Advantages of timber-framed house:

  • Strength & Durability. Structural timber such as Glulam and Cross Laminated Timber (CLT) can be precision engineered to rival and surpass the strength of steel and concrete, while at the same time it is far lighter in comparison. The combination of strength and lightweight lends itself to achieve larger span openings and greater design flexibility.
  • Speed of Construction. As the majority of the timber frame manufacturing process is executed off site, within the controlled conditions of our factory workshop, the core structure can be erected within a matter of days. The timber frame can be designed with transport and site location in mind, and therefore tailored to suit specific site conditions and locations prior to manufacture.
  • Carbon Footprint. Apart from being a renewable source of material, another advantage of timber frame construction is that is has a much lower embodied energy rating in comparison to concrete and steel, as timber is classified as carbon neutral.
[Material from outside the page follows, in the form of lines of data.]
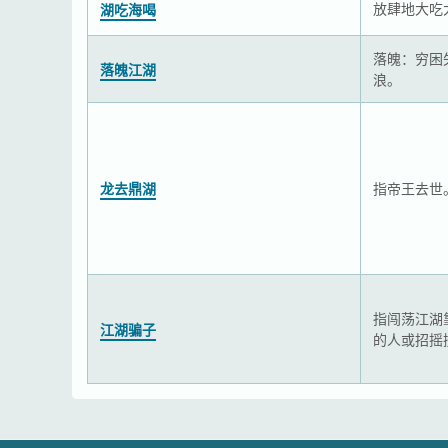
放肆地大吃
湖吃海喝
落魄：穷困
落魄江湖
浪。
龙去鼎湖
指帝王去世
指闯荡江湖
江湖骗子
的人或招摇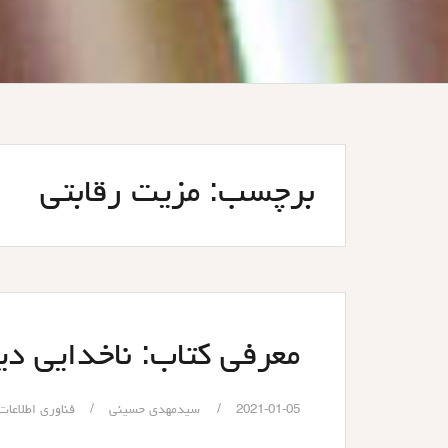
برچسب:
مزیت رقابتی
معرفی کتاب: ناخدایی دی
2021-01-05
سیدمهدی حسینی
فناوری اطلاعات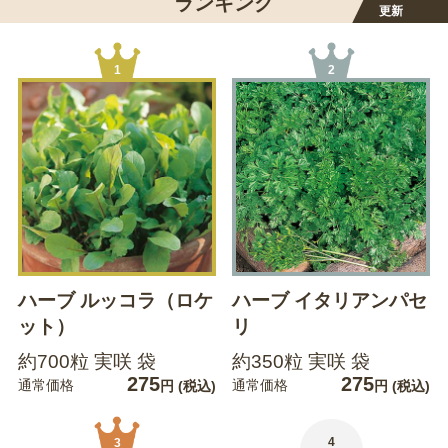
ランキング
更新
1
2
ハーブ ルッコラ（ロケ
ハーブ イタリアンパセ
ット）
リ
約700粒 実咲 袋
約350粒 実咲 袋
275
275
通常価格
通常価格
円
(税込)
円
(税込)
4
3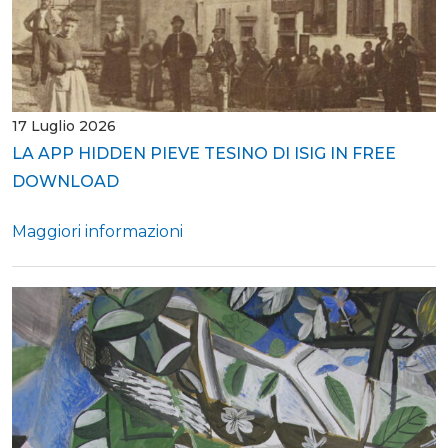
17 Luglio 2026
LA APP HIDDEN PIEVE TESINO DI ISIG IN FREE
DOWNLOAD
Maggiori informazioni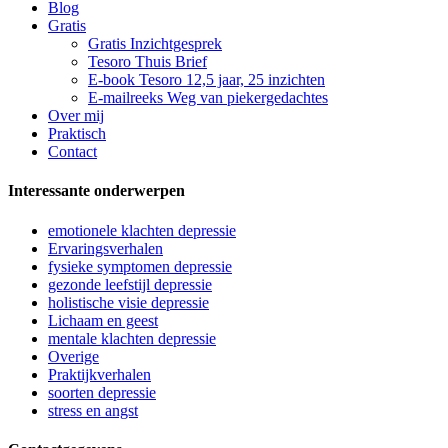
Blog
Gratis
Gratis Inzichtgesprek
Tesoro Thuis Brief
E-book Tesoro 12,5 jaar, 25 inzichten
E-mailreeks Weg van piekergedachtes
Over mij
Praktisch
Contact
Interessante onderwerpen
emotionele klachten depressie
Ervaringsverhalen
fysieke symptomen depressie
gezonde leefstijl depressie
holistische visie depressie
Lichaam en geest
mentale klachten depressie
Overige
Praktijkverhalen
soorten depressie
stress en angst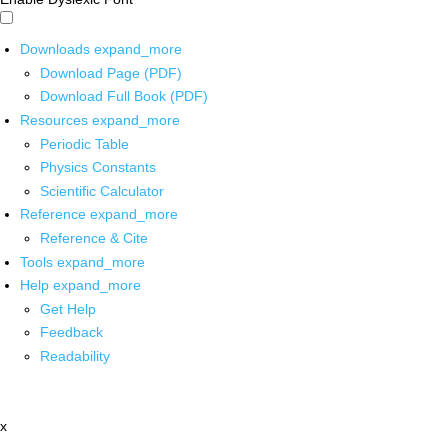
Downloads
expand_more
Download Page (PDF)
Download Full Book (PDF)
Resources
expand_more
Periodic Table
Physics Constants
Scientific Calculator
Reference
expand_more
Reference & Cite
Tools
expand_more
Help
expand_more
Get Help
Feedback
Readability
x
Carbon neutral refers to the amount of energy used to process, manufacture and deliver the timber, and how it is offset by the amount of CO2 the timber frame will absorb during it’s lifetime.

The disadvantages:

  • Risk of Condensation. Condensation is caused by warm moist air produced by space heating and activities such as washing and cooking cools. Moist air has a tendency to move to where the air is drier, usually from the inside to the outside. As moisture passes through the walls the temperature of the air drops, its capacity to hold vapour reduces and eventually water begins to condense. In winter this point may occur either on the surface of the walls, windows or other internal surfaces, or inside the construction, in which case there can be a risk of long-term damage.
  • Fire. Quite obviously, timber can burn, whilst some of the alternative materials such as masonry and steel do not, although they will eventually crumble and disintegrate if subjected to sustained high temperatures. This may lead to the hasty conclusion that timber buildings are not as safe in the event of a fire as a brick and block built house, but the real picture is not so simple. The progress and level of destruction of most house fires and the likelihood of death or injury are mainly determined by factors such as whether there are smoke alarms fitted, the habits and behaviour of the occupants (for example whether they smoke), and the flammability of the contents of the house. However. there is some evidence to suggest that if the frame is not built correctly, it is more difficult to extinguish the fire and more damage to the structure can occur. Also it seems that timber frame houses are more vulnerable to fire damage during construction, before all the fire protection has been built over the frame. As far as the risks to people are concerned the crucial factor in survival is how quickly people can escape. If anyone is trapped, how long the construction of the house will protect them from flames and smoke until they can be rescued becomes important.

Nevertheless, there are some things you should take into account if:

  1. You need the structural shell up quickly e.g. if building in winter
  2. The ground on which you are building is particularly poor.
  3. You expect the heating to be frequently turned on and off daily during a typical week in winter.
  4. You wish to promote the use of environment-friendly materials.
  5. There is no major source of noise, such as a main road, nearby.
  6. You do not expect to have to make major alterations to the property once built.
  7. The design of the plan does not include very large structural spans.
  8. The site is very constricted, with limited access and/or space to store materials.
  9. You intend to do a lot of the construction work yourself.
  10. The site is a timber-friendly area, such as Canada.
  11. You like the timber frame aesthetic, which is genuine in feel and appearance.